Ainda sobre o sexo também pude ler na Fide do Vaticano acerca de um informe sobre dois novos estudos, apresentados por Médicos Sem Fronteiras (MSF) na 16ª Conferência Internacional, realizada recentemente em Toronto, [que] demonstraram os bons resultados obtidos com o tratamento antiretroviral (ARV) em crianças contagiadas pelo HIV/AIDS em países pobres. Diz o informe (noticioso da Fide...): Em todo o mundo, estima-se em 2,3 milhões as crianças atingidas pelo HIV, e grande parte das quais estão na África sub-Saariana. Nove em cada dez crianças infectadas contraem o vírus da mãe, e isto ocorre porque os esforços de prevenção da transmissão permanecem insuficientes. Depois continua especificando que para o Vaticano prevenção de transmissão do vírus é só entre mãe e filho e é tratamento antiretoviral depois do filho nascer, ou seja, depois que a transmissão do vírus já ocorreu... não fosse alguém achar que se estava a falar de preservativos. Sempre a pensarmos no mesmo!!! (Pelo menos nisso nós e os cardeais somos parecidos.) A única hipótese de o Vaticano subscrever a proposta de Jorge Amado para miscigenação total da humanidade, e ao mesmo tempo talvez promover a genética, era que descobrissem como o fazer sem sexo e com a garantia de que os futuros engendros de tal experiência seriam cristãos rigorosos... e hermafroditas puros todos. Desconfio entretanto que neste caso a balança de sofrimento desequilibrava e o Jorge não aceitava.
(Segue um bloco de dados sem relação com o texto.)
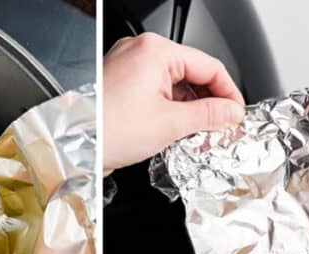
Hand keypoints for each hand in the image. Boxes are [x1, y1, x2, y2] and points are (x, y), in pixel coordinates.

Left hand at [102, 33, 244, 173]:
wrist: (71, 147)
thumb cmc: (107, 130)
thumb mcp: (169, 124)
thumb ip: (207, 115)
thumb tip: (230, 112)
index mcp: (155, 51)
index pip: (209, 66)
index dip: (229, 93)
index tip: (236, 115)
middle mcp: (139, 52)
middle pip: (191, 74)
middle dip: (208, 102)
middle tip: (221, 127)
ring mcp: (127, 67)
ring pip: (173, 85)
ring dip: (189, 109)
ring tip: (199, 133)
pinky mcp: (120, 85)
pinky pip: (155, 92)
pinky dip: (169, 110)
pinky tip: (176, 130)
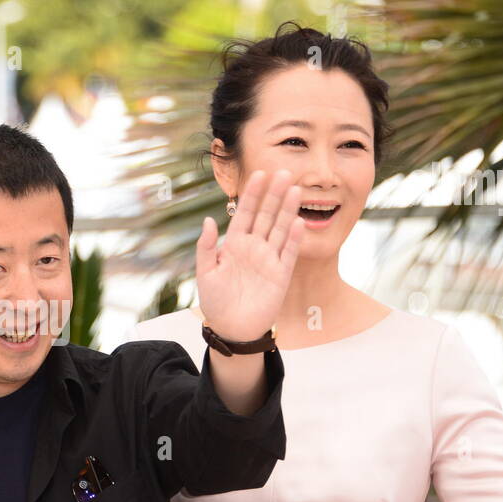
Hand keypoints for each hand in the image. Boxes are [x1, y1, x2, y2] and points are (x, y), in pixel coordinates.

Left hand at [196, 169, 304, 341]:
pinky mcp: (280, 275)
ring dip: (287, 210)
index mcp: (234, 244)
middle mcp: (253, 247)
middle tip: (285, 172)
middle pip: (266, 216)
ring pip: (279, 229)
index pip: (245, 213)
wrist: (232, 329)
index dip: (252, 194)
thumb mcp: (205, 273)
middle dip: (274, 195)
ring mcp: (268, 259)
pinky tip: (298, 222)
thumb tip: (208, 220)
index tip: (259, 173)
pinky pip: (288, 253)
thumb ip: (206, 247)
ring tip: (295, 190)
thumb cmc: (216, 302)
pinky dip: (293, 239)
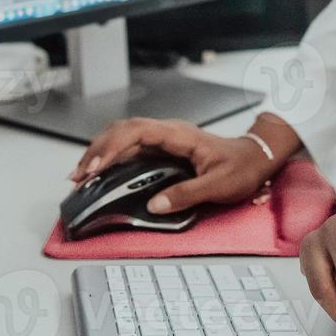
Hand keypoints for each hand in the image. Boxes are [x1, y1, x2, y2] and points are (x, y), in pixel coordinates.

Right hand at [68, 116, 290, 213]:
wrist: (257, 157)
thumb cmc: (242, 167)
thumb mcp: (219, 185)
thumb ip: (187, 194)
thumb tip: (154, 204)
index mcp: (179, 135)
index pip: (137, 132)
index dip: (112, 147)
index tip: (94, 167)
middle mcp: (168, 132)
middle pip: (123, 131)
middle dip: (97, 150)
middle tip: (78, 177)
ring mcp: (165, 139)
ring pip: (124, 136)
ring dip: (100, 152)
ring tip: (81, 175)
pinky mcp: (164, 149)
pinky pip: (132, 147)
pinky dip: (112, 157)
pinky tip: (101, 172)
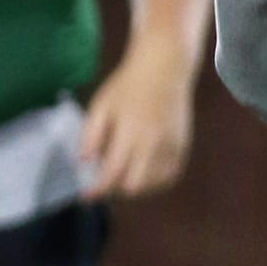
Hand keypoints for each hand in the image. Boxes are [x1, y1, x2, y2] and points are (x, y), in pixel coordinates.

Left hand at [79, 42, 194, 197]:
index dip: (98, 189)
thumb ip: (90, 134)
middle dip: (116, 189)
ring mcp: (171, 146)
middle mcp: (153, 143)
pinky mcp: (182, 146)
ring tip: (123, 176)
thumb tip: (84, 161)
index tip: (86, 196)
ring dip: (136, 186)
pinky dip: (155, 181)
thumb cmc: (127, 85)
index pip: (112, 172)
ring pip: (154, 184)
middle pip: (134, 185)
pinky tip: (143, 175)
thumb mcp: (101, 105)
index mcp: (130, 132)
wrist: (164, 68)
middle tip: (105, 182)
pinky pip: (169, 175)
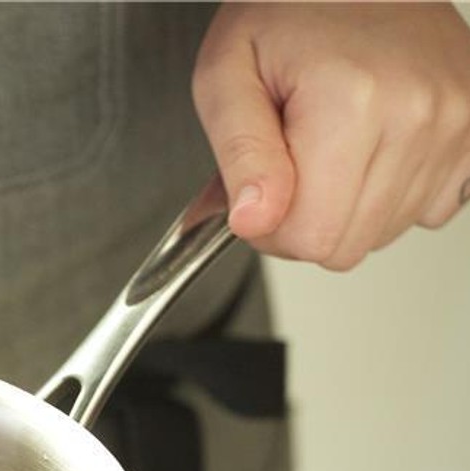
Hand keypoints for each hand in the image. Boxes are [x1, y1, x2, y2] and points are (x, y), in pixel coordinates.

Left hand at [193, 2, 469, 269]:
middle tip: (289, 168)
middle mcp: (418, 112)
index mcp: (351, 101)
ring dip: (349, 206)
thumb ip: (239, 157)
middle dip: (307, 222)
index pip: (312, 237)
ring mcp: (457, 121)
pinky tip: (369, 150)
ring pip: (387, 233)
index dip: (271, 230)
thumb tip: (254, 221)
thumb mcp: (226, 78)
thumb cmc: (285, 16)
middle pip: (350, 246)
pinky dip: (392, 194)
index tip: (261, 191)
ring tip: (330, 146)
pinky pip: (431, 210)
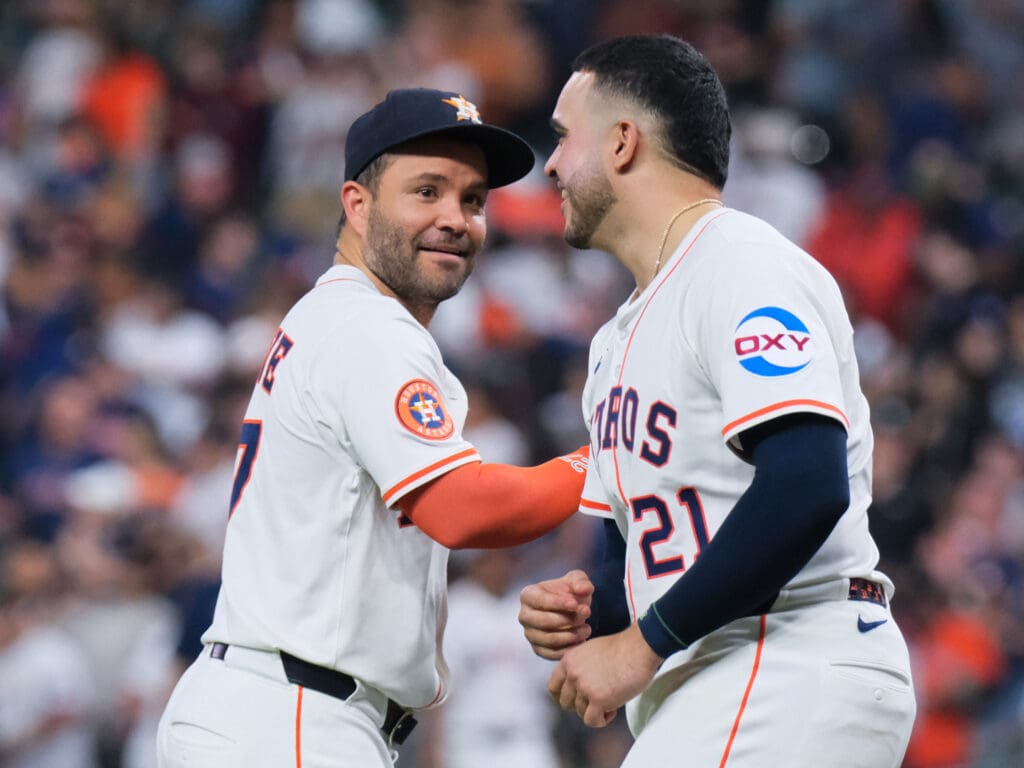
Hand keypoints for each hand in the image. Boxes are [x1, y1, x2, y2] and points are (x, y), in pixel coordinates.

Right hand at [519, 569, 593, 659]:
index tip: (575, 604)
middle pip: (543, 621)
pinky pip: (552, 654)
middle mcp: (524, 615)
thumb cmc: (571, 593)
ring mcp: (530, 634)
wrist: (572, 611)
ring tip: (587, 628)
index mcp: (528, 595)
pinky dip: (568, 649)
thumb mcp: (577, 581)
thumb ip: (581, 582)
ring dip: (571, 635)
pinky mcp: (538, 649)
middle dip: (567, 620)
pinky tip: (582, 641)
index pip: (540, 600)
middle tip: (586, 615)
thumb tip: (583, 589)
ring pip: (549, 639)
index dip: (558, 603)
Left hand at [548, 622, 663, 727]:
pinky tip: (613, 709)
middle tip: (597, 701)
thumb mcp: (590, 651)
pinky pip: (591, 721)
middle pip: (565, 703)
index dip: (562, 697)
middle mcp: (573, 673)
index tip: (573, 701)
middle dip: (580, 705)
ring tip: (611, 701)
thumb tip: (577, 686)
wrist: (639, 647)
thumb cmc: (622, 648)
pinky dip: (602, 720)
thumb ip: (579, 667)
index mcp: (569, 660)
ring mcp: (584, 687)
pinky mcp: (598, 699)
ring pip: (580, 712)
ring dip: (595, 711)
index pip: (553, 687)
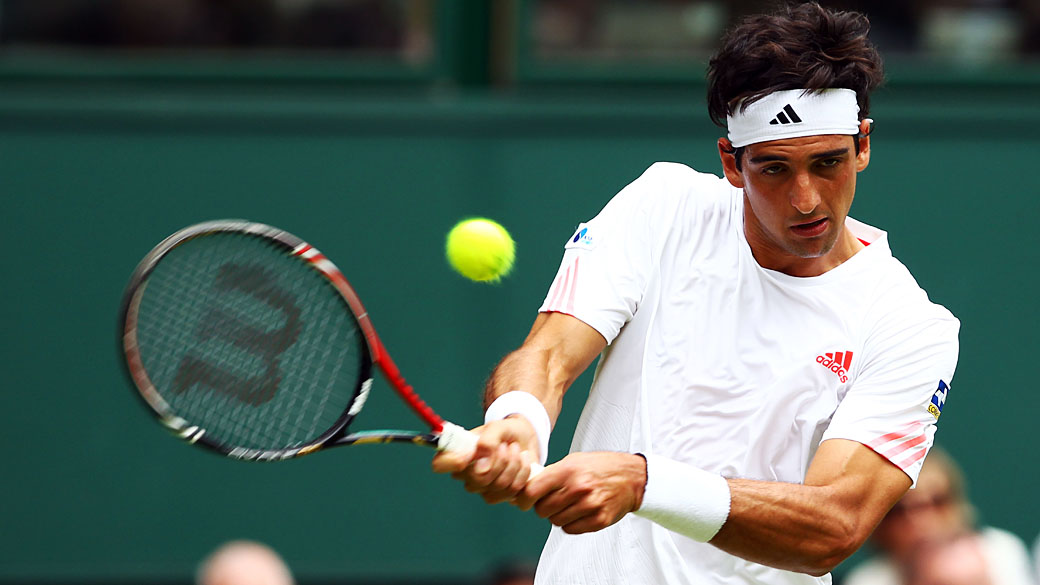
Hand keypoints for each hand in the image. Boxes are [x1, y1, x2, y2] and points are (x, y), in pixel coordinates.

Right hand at [431, 416, 539, 503]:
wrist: (526, 439)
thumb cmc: (505, 431)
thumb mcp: (497, 427)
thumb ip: (488, 441)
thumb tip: (481, 467)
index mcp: (458, 454)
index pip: (439, 464)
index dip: (451, 463)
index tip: (469, 454)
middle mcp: (467, 475)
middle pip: (476, 482)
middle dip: (499, 462)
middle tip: (508, 446)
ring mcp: (484, 489)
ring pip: (497, 489)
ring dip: (514, 466)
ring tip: (517, 450)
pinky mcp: (503, 496)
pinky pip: (513, 495)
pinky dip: (523, 475)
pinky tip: (524, 462)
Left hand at [514, 451, 646, 533]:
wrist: (631, 477)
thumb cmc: (599, 467)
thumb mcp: (573, 461)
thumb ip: (550, 474)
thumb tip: (524, 489)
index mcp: (568, 470)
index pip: (532, 491)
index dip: (523, 498)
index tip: (523, 500)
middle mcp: (578, 488)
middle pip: (542, 509)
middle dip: (542, 507)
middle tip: (550, 501)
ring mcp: (590, 505)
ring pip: (555, 521)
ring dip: (557, 516)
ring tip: (568, 505)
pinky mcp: (599, 520)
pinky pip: (570, 529)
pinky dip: (570, 524)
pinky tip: (578, 512)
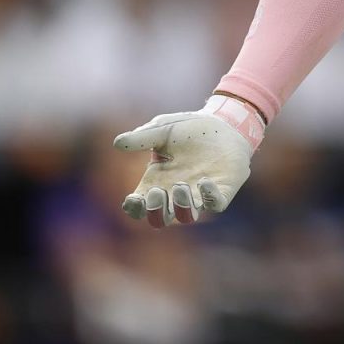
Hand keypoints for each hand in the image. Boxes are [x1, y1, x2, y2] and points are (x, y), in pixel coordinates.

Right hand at [113, 95, 265, 227]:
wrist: (225, 124)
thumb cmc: (190, 128)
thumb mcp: (164, 129)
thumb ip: (143, 137)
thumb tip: (117, 143)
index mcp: (157, 181)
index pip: (140, 207)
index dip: (134, 209)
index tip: (133, 198)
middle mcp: (176, 193)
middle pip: (160, 219)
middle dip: (156, 211)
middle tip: (159, 191)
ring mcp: (200, 194)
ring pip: (188, 217)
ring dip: (182, 208)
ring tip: (181, 186)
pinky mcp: (222, 190)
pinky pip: (216, 204)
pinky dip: (210, 198)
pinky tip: (206, 181)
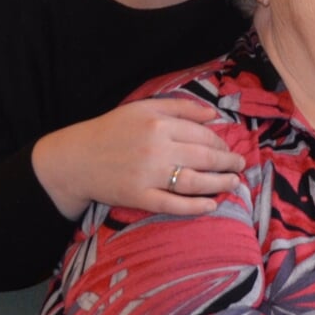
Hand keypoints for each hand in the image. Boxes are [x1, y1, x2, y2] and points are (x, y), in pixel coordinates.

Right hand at [31, 98, 244, 219]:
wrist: (74, 159)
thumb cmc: (111, 130)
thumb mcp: (143, 108)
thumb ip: (180, 108)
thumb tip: (214, 115)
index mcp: (158, 124)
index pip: (203, 135)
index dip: (221, 143)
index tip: (228, 148)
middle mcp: (156, 149)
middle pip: (205, 157)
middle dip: (228, 163)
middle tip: (240, 166)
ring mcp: (148, 175)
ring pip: (195, 181)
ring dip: (220, 183)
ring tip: (234, 183)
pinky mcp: (139, 197)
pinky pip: (174, 204)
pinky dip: (196, 206)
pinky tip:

Eu pela minha parte fico com Nietzsche: Considerem-se os seguintes sinais desses estados da sociedade, necessários de tempos a tempos, que são designados pela palavra "corrupção". Logo que a corrupção intervém em qualquer sítio, ganha força uma superstição de aspectos variados e empalidece e torna-se impotente a crença que todo o povo professava até então: a superstição é, com efeito, um pensar livre de segunda ordem. Quem a este se entrega, escolhe um certo número de formas e fórmulas que lhe convém e permite-se o direito de escolha. Comparado com o homem religioso, o supersticioso é muito mais "pessoa" do que aquele, e uma sociedade supersticiosa será aquela em que já há muitos individúos e apetência pelo individual. Considerada desta óptica, a superstição aparece sempre como um progresso em comparação com a fé e como sinal de que o intelecto se torna mais independente e quer afirmar o seu direito. Queixam-se então da corrupção os devotos da antiga religião e religiosidade - foram eles que até então determinaram o uso linguístico e desacreditaram a superstição mesmo entre os espíritos mais livres. Aprendamos que ela é um sintoma do iluminismo. (A Gaia Ciência - Nietzsche; I-23; Relógio d'Água, 1998)
Sabe-se que Jorge Amado, sendo ateu mas rigoroso baiano, gostava de regularmente ir aos cultos de candomblé de Salvador, celebrações máximas do sincretismo afro-cristão no Brasil. Muita gente nunca entendeu como desde o seu ateísmo ele era capaz de o fazer. Acontece que se para os negros e mulatos da Baía de Todos os Santos tudo aquilo estava diretamente ligado com a sua consciência e orgulho de raça, no caso de Jorge eu acho no entanto que ele sabia que algo de mais profundo estava também sendo celebrado por todos naqueles terreiros: a liberdade.